Watch this Nvidia demo and imagine actually speaking to AI game characters

A cyberpunk ramen shop owner digitally rendered with AI voiceover that responds to human input.
Image: Nvidia

At Computex 2023 in Taipei, Nvidia CEO Jensen Huang just gave the world a glimpse of what it could be like when gaming and AI collide – with a graphically stunning rendering of a cyberpunk ramen shop where you can actually talk to the owner.

Seriously, instead of clicking dialog options, it imagines you could hold down a button, just say something in your own voice, and get an answer from a video game character. Nvidia calls it a “peek into the future of games”.

Unfortunately, the actual dialogue leaves a lot to be desired – maybe try GPT-4 or Sudowrite next time, Nvidia?

Here’s the entire conversation I hastily transcribed:

Player: Hey Jin, how are you?

Jin: Unfortunately not so well.

How is that possible?

I’m worried about the crime around here. It’s gotten bad lately. My ramen shop got caught in the crossfire.

Can I help?

If you want to do something about this, I’ve heard rumors that the powerful crime lord Kumon Aoki is wreaking havoc in the city. He may be the cause of this violence.

I will talk to him, where can I find him?

I hear he hangs out in the underground fight clubs on the east side of town. Try there.

OK, I’m going.

Be careful, Kai.

Watching a single video of a single conversation, it’s hard to see how this beats choosing from an NPC dialogue tree – but what’s impressive is that the generative AI responds to natural speech. Hopefully Nvidia will release the demo so we can try it ourselves and get some radically different results.

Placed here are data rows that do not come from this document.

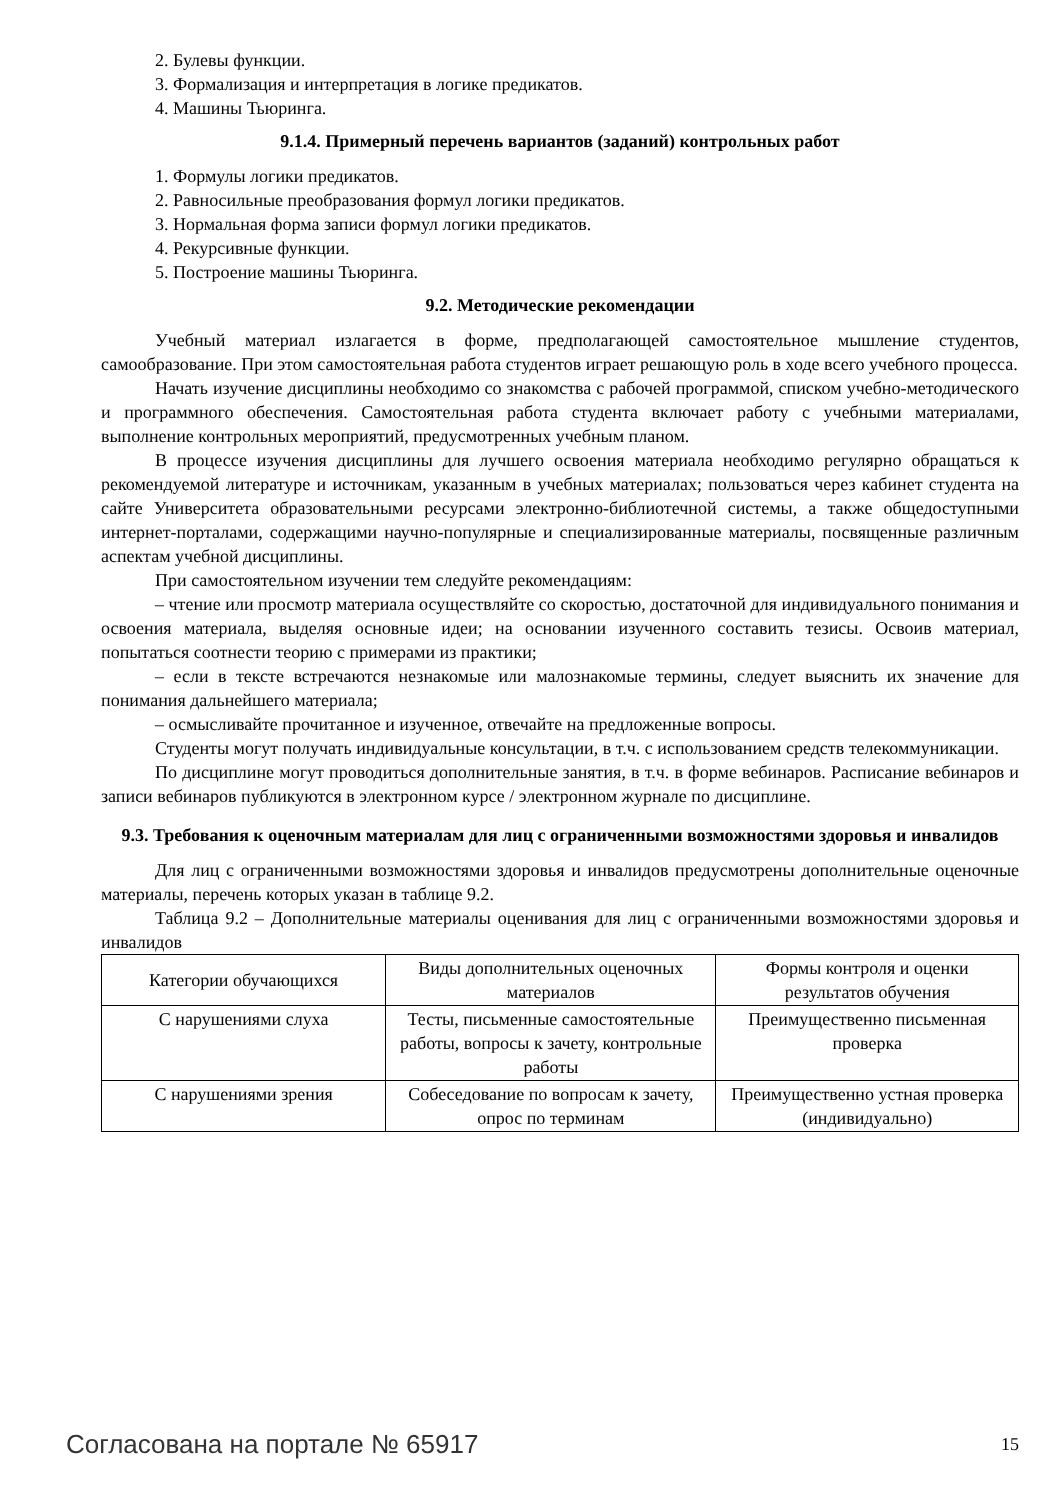2. Булевы функции.
3. Формализация и интерпретация в логике предикатов.
4. Машины Тьюринга.
9.1.4. Примерный перечень вариантов (заданий) контрольных работ
1. Формулы логики предикатов.
2. Равносильные преобразования формул логики предикатов.
3. Нормальная форма записи формул логики предикатов.
4. Рекурсивные функции.
5. Построение машины Тьюринга.
9.2. Методические рекомендации
Учебный материал излагается в форме, предполагающей самостоятельное мышление студентов, самообразование. При этом самостоятельная работа студентов играет решающую роль в ходе всего учебного процесса.
Начать изучение дисциплины необходимо со знакомства с рабочей программой, списком учебно-методического и программного обеспечения. Самостоятельная работа студента включает работу с учебными материалами, выполнение контрольных мероприятий, предусмотренных учебным планом.
В процессе изучения дисциплины для лучшего освоения материала необходимо регулярно обращаться к рекомендуемой литературе и источникам, указанным в учебных материалах; пользоваться через кабинет студента на сайте Университета образовательными ресурсами электронно-библиотечной системы, а также общедоступными интернет-порталами, содержащими научно-популярные и специализированные материалы, посвященные различным аспектам учебной дисциплины.
При самостоятельном изучении тем следуйте рекомендациям:
– чтение или просмотр материала осуществляйте со скоростью, достаточной для индивидуального понимания и освоения материала, выделяя основные идеи; на основании изученного составить тезисы. Освоив материал, попытаться соотнести теорию с примерами из практики;
– если в тексте встречаются незнакомые или малознакомые термины, следует выяснить их значение для понимания дальнейшего материала;
– осмысливайте прочитанное и изученное, отвечайте на предложенные вопросы.
Студенты могут получать индивидуальные консультации, в т.ч. с использованием средств телекоммуникации.
По дисциплине могут проводиться дополнительные занятия, в т.ч. в форме вебинаров. Расписание вебинаров и записи вебинаров публикуются в электронном курсе / электронном журнале по дисциплине.
9.3. Требования к оценочным материалам для лиц с ограниченными возможностями здоровья и инвалидов
Для лиц с ограниченными возможностями здоровья и инвалидов предусмотрены дополнительные оценочные материалы, перечень которых указан в таблице 9.2.
Таблица 9.2 – Дополнительные материалы оценивания для лиц с ограниченными возможностями здоровья и инвалидов
| Категории обучающихся | Виды дополнительных оценочных материалов | Формы контроля и оценки результатов обучения |
| С нарушениями слуха | Тесты, письменные самостоятельные работы, вопросы к зачету, контрольные работы | Преимущественно письменная проверка |
| С нарушениями зрения | Собеседование по вопросам к зачету, опрос по терминам | Преимущественно устная проверка (индивидуально) |
Согласована на портале № 65917 15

Screenshot of Sean Hollister / The Verge

The demo was built by Nvidia and partner Convai to promote the tools used to create the demo, specifically a suite of middleware called Nvidia ACE (Avatar Cloud Engine) for games that can run locally or in the cloud. The full ACE suite includes the company’s NeMo tools for deploying large language models (LLMs), Riva speech-to-text, and text-to-speech, among others.

The demo uses more than just that, of course – it’s built into Unreal Engine 5 with loads of ray-tracing… Right now, we’ve just seen much more engaging dialogue from chatbots, trite and distracting as they can be at times.

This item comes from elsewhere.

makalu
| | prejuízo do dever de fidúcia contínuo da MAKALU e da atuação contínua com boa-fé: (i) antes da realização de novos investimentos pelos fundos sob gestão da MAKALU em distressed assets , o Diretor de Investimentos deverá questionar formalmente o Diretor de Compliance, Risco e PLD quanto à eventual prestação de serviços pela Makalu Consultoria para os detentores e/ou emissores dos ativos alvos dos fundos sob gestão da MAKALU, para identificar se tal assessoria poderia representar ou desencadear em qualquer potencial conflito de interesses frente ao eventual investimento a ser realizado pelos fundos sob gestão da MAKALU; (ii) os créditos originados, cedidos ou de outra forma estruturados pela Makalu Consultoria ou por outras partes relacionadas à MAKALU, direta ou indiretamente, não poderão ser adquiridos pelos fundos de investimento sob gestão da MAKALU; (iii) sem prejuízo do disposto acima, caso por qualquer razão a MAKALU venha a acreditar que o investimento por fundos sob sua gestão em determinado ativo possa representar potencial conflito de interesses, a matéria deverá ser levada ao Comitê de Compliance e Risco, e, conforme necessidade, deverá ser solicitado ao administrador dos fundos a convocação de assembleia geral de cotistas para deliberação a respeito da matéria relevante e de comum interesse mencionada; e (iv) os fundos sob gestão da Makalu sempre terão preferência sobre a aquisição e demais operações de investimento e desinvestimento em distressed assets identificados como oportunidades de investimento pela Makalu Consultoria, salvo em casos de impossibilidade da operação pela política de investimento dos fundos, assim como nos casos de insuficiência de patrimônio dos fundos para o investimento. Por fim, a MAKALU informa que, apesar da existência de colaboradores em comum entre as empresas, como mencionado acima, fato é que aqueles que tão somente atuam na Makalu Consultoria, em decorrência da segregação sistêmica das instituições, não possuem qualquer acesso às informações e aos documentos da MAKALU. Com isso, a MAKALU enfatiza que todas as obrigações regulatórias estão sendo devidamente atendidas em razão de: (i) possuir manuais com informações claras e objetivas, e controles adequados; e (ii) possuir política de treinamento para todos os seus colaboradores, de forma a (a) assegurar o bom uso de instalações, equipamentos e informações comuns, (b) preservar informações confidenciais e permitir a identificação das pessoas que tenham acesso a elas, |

Screenshot of Sean Hollister / The Verge
Click for larger screenshot.

In a Computex pre-briefing, Nvidia VP of GeForce Platform Jason Paul told me that yes, the technology can scale up to more than one character at a time and, in theory, even allow NPCs to talk to each other – but he admitted he hadn’t seen that that tested.

It’s not clear if any developer will embrace the entire ACE toolkit as the demo attempts, but STALKER 2 Heart of Chernobyl And Fortress Solis will use the part Nvidia calls “Omniverse Audio2Face” which attempts to match a 3D character’s facial animation with their voice actor’s speech.

Correction, 11:25 PM ET: It was Jason Paul of Nvidia, not Reverend Lebaredian, who answered my question. I regret the mistake.